« Nos régimes peuvent être dits démocratiques, mais nous ne sommes pas gouvernés
démocratiquement. C'est le grand hiatus qui nourrit le
désenchantement et le désarroi contemporains. » En deux
phrases, Pierre Rosanvallon cerne dans son dernier ouvrage intitulé
Le bon gouvernement le problème politique majeur de notre
époque. Comment le citoyen ne peut-il pas se sentir oublié voire
méprisé quand non seulement la voie des urnes le laisse sans voix, quand ses
attentes, ses espoirs de changement se trouvent trahis par ses
représentants mais aussi lorsque le pouvoir exécutif dysfonctionne dans son action gouvernementale ? Le problème n'est plus seulement alors de simple représentativité. Le régime démocratique français étant passé d'un modèle parlementaire-représentatif à un modèle présidentiel-gouvernant, de nouvelles difficultés s'ajoutent désormais aux précédentes : elles concernant cette fois le mal-gouvernement. Face à ce défaut de démocratie des régimes démocratiques (le mal-gouvernement côté pouvoir exécutif combiné à la mal-représentation côté pouvoir législatif), le citoyen est en droit de s'indigner. Toutefois, si une saine défiance est toujours nécessaire pour
dénoncer les abus de pouvoir et les trahisons, la défiance radicale
et totale à l'égard de tout pouvoir et de toute autorité - défiance qui fait l'objet d'une tentation chez certains - conduit on le sait aux pires excès. Les populismes et les fascismes de tout bord ont
alors beau jeu de tirer parti du pitoyable spectacle médiatico-politique. Par
un discours catastrophiste qui attise les peurs et entretient en
permanence le discrédit à l'égard de ceux qui nous gouvernent et
sont censés nous représenter, les forces réactionnaires et
anti-républicaines séduisent de plus en plus, des plus ignorants
aux plus « savants ». N'avons-nous réellement pour
solution au problème actuel que le salut promis par l'extrême
droite et sa victoire déjà annoncée, martelée, voire soutenue par des médias complaisants aux prochaines échéances électorales ? Préférant au
fatalisme et à la résignation, au fascisme et au populisme, le
courage de la réflexion et de l'action, les citoyens n'ont-ils pas
le devoir de repenser le mode de fonctionnement de nos régimes
démocratiques ? Au delà du diagnostic, et pour ne pas se limiter à une
expertise sans fin des dysfonctionnements de la démocratie, ne
convient-il pas de mobiliser de toute urgence l'ensemble des énergies
citoyennes pour faire changer les choses ? L'innovation sociale
et démocratique ne peut attendre les décisions de nos gouvernants
et, puisque ceux-ci tardent à se réformer eux-mêmes, n'est-il pas
temps plus que jamais de prendre en main l'avenir démocratique ?
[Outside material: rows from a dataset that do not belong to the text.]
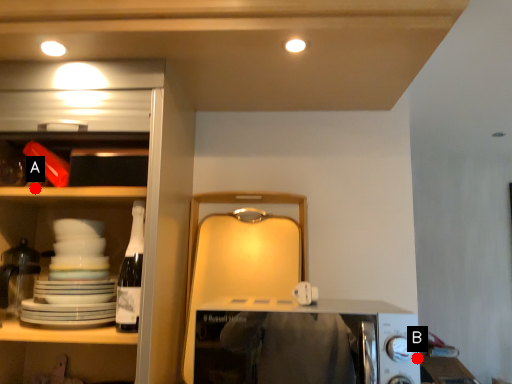
Question: Two points are circled on the image, labeled by A and B beside each circle. Which point appears farthest from the camera in this image?

Choices:
 (A) A is further
 (B) B is further

Answer: (A)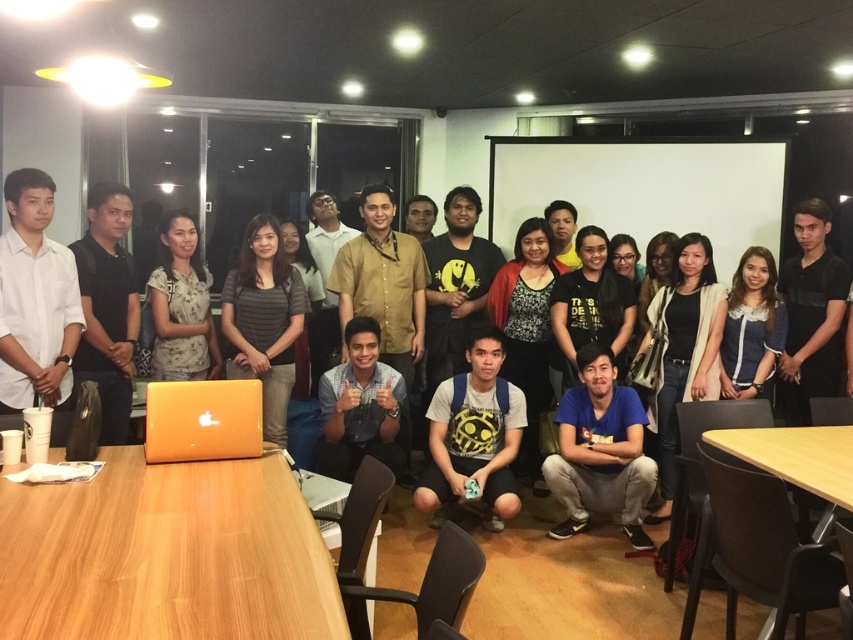
Measure the distance between point (80, 282) and camera.

Point (80, 282) is 3.53 meters away from camera.

Does matte black shirt at left have a greater height compared to light brown printed blouse at center?

Indeed, matte black shirt at left has a greater height compared to light brown printed blouse at center.

Does point (105, 230) come in front of point (195, 289)?

Yes, point (105, 230) is closer to viewer.

Where is `matte black shirt at left`? matte black shirt at left is located at coordinates [x=107, y=307].

Between light brown printed blouse at center and black matte shirt at center, which one has less height?

With less height is black matte shirt at center.

Can you confirm if light brown printed blouse at center is shorter than black matte shirt at center?

In fact, light brown printed blouse at center may be taller than black matte shirt at center.

At what (x,y) coordinates should I click in order to perform the action: click on light brown printed blouse at center. Please return your answer as a coordinate pair (x, y). This screenshot has width=853, height=640. Looking at the image, I should click on (181, 305).

Does wooden table at lower left have a larger size compared to black matte shirt at center?

Yes, wooden table at lower left is bigger than black matte shirt at center.

Does point (178, 540) come in front of point (612, 339)?

Yes, point (178, 540) is closer to viewer.

The width and height of the screenshot is (853, 640). Describe the element at coordinates (165, 554) in the screenshot. I see `wooden table at lower left` at that location.

Where is `wooden table at lower left`? This screenshot has height=640, width=853. wooden table at lower left is located at coordinates (165, 554).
Il s'agit de mobiliser selon l'expression de Cynthia Fleury notre
citoyenneté capacitaire. D'abord en exerçant notre vigilance à l'égard du pouvoir, en exigeant le parler-vrai, la lisibilité, l'écoute et la réelle prise en compte des consultations citoyennes, en réclamant un monde politique ouvert et responsable. Et puis en s'investissant activement dans les secteurs qui vivront mieux de notre participation active, jugeant que
si nos gouvernants ne font rien, alors personne ne le fera à notre
place. Environnement, services publiques, santé, école, entreprises
et économie appellent une implication active et renouvelée de
chacun pour qu'aux paroles et à la discussion se joignent des actes
qui contribueront au mieux être social, au combat de la misère et
la réduction des inégalités, à la lutte réelle contre les
privilèges de toute sorte, la pleonexia qui nous fait oublier
le sens de la solidarité et du partage, le sort des générations
futures. On a sans doute gravement omis d'éduquer le citoyen à ce
sens aigu de la responsabilité et de l'engagement. Il aurait sans
doute fallu pour cela que l'on cesse de voir en lui un simple
consommateur et rouage remplaçable de la machine socio-économique.
On ne peut que mesurer l'ampleur de la tâche.